Una cosa es la experiencia de disfrutar --o de padecer-- una exposición de un artista interesante, como Autorretrato de otro, de Tetsuya Ishida (1973-2005), pintor surrealista de la vida contemporánea japonesa --o, en general, de la vida mecanizada, desafecta, solitaria-- en el palacio de Velázquez de Madrid. Las fantasiosas pesadillas de Ishida desazonan y uno no quisiera salir del pabellón, quisiera detenerse un rato más para seguir haciendo simbólicamente compañía a aquel artista y para ver de meterse en su extraña, pesimista visión del mundo moderno y de sus congéneres; de hecho, tan pesimista que se suicidó a los 32 años.
Su obra, figurativa, parcialmente enigmática, totalmente angustiada, casi toda pintada a base de pintura acrílica, retrata a seres humanos, a menudo un chico anónimo, convertido en pieza de una cadena de montaje; metamorfoseado en un híbrido de hombre y máquina; asomando la cabeza y las extremidades por las cuatro paredes del colegio donde está apresado como en una especie de apretada jaula; en “Distancia” es un monstruo con cabeza humana que telefonea en una cabina; en “Retirado” sus miembros están ordenadamente colocados en los alveolos de una caja de porespán que manejan unos operarios con bata blanca. En “Queja”, otros hombres indiferentes sujetan las pinzas de cangrejo que son las manos de un hombre de rodillas que se lamenta, rodeado por un vuelo de tickets de metro o quizá billetes de lotería no premiados; en “Búsqueda”, sobre las formas cóncavas y convexas de un hombre parcialmente cubierto de musgo se extienden las vías de ferrocarril por las que circulan varios trenes. Todo plasmado a plena luz, con muy buen dibujo, detallista y preciso. Impactante ya a primera vista y reclamando del espectador que se pare, que se demore en cada pintura.
Obra de Tetsuya Ishida en la exposición 'Autorretrato de otro' / IGNACIO VIDAL-FOLCH
Una cosa es, decíamos, visitar una exposición como la de Ishida en el palacio de Velázquez, y otra muy distinta y no menos interesante es, después de haberla visitado, recorrer unos pocos cientos de metros y visitar también “Cuatro moldes”, la exposición de Charles Ray (1953) en el contiguo Palacio de Cristal. Como la otra, esta exposición la organiza el Reina Sofía, es de entrada gratuita y podrá visitarse hasta el 8 de septiembre.

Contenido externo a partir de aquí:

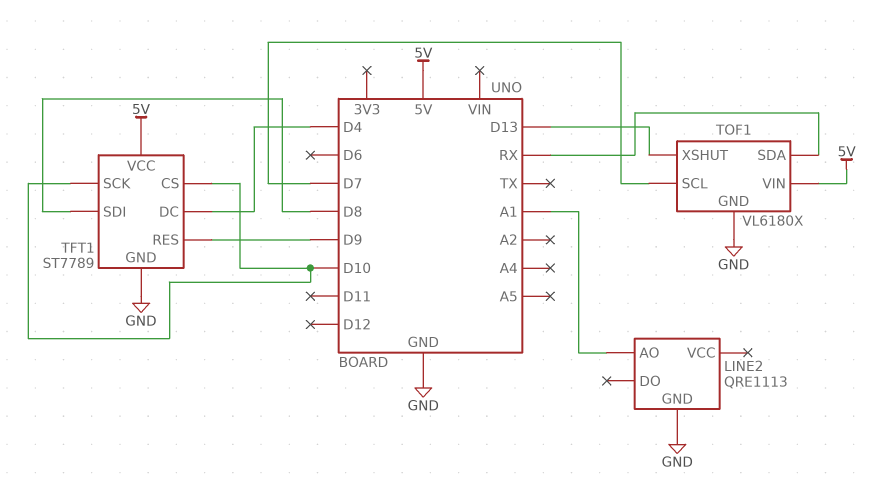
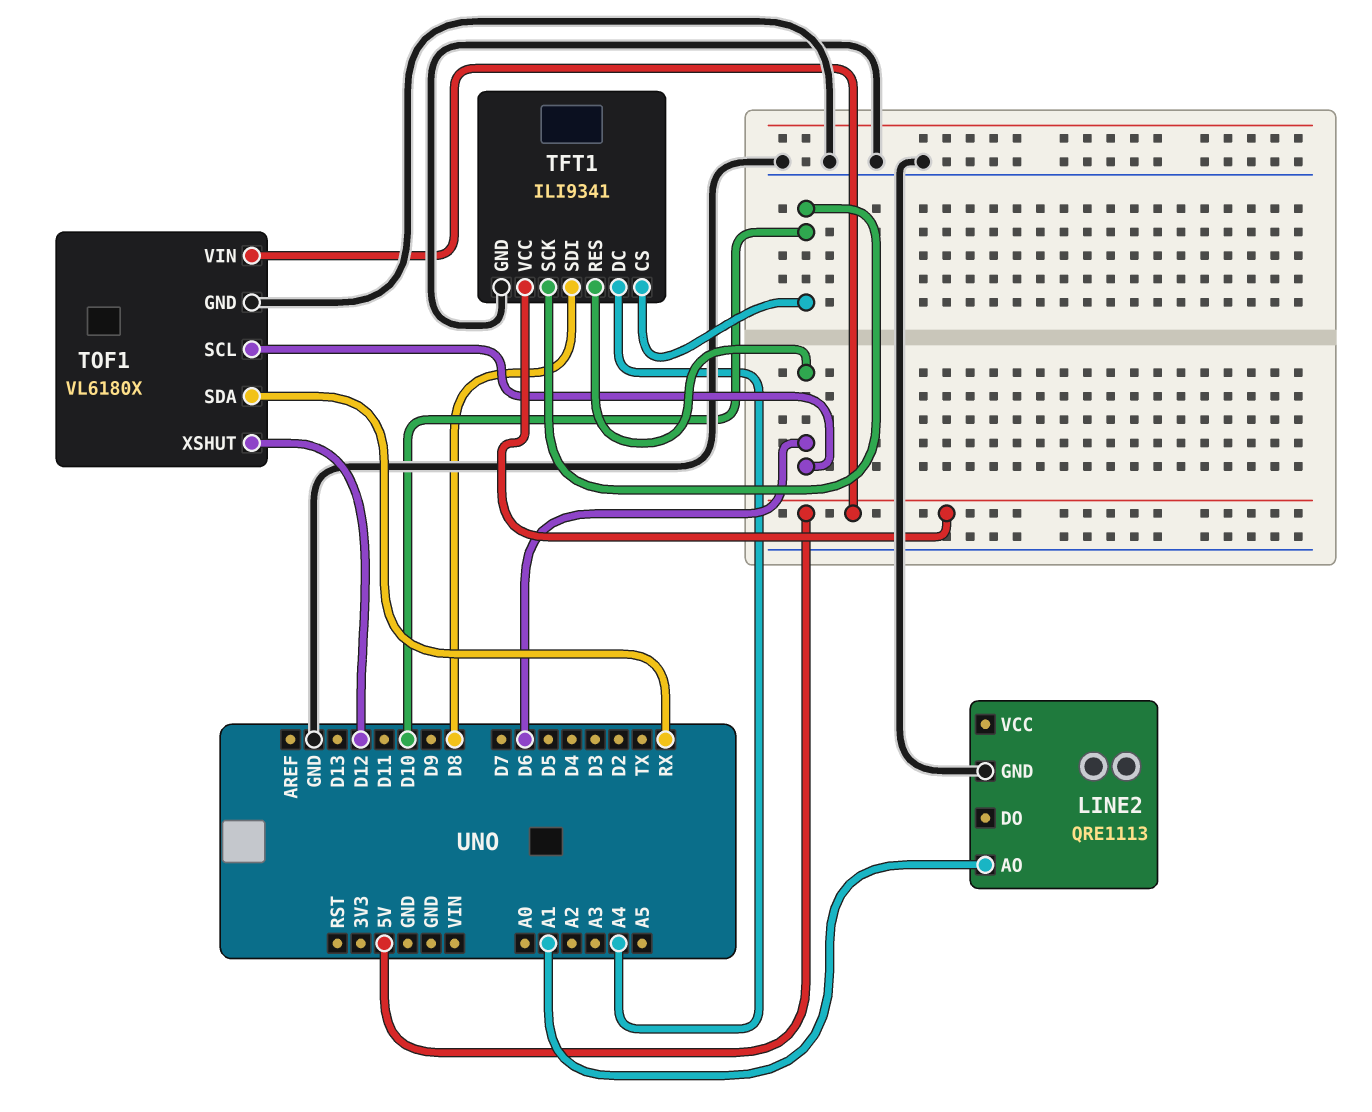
TFT1: ST7789 -> ILI9341
TFT1 pin DC: D4 -> A4
TFT1 pin RES: D9 -> D6
TOF1 pin SCL: D7 -> D6
TOF1 pin XSHUT: D13 -> D12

Ray revisita la escultura clásica con un toque de ironía desmitificadora. Así, por ejemplo, “Mujer reclinada” representa a una especie de parodia de la Venus de Canova, ligeramente pesada, desidealizada; en “Atarse los zapatos” un adolescente también desnudo imita al Niño de la Espina helenístico, con la particularidad de que sus partes pudendas cuelgan ostensiblemente, lo cual, claro está, provoca las risitas de las visitantes adolescentes, que móvil en mano se tiran por el suelo para sacar fotos reveladoras que compartir con sus amiguitas; y probablemente no ha habido en la historia del arte una escultura ecuestre menos épica que “Caballo y jinete”, donde el mismo artista se representa subido a un manso caballo.
Ray me parece solo un tipo ocurrente, eso sí con un dominio técnico notable. Pero aunque su obra no me interese, la celebro porque hace contrapeso con la de Ishida. Qué diferencia de atmósfera, de propósito, de distancia: el japonés se confiesa y denuncia, el norteamericano ironiza. Uno pinta desde las hondas bóvedas del alma, el otro organiza su crítica desde un humor leve y vagamente superficial.
Recomiendo la experiencia de ver las dos exposiciones una detrás de la otra. Así se redobla de ambigüedades chirriantes, de contrariedades, de derrapaje mental, de entradas y salidas en diferentes y contradictorias mentalidades. Son dos maneras tan diferentes y opuestas no solo de ver la vida, sino también de estar en ella, que yo creo que con las dos no puedes hacer una síntesis, pero a lo mejor sí puedes especular con la formulación de otra, de una tercera manera.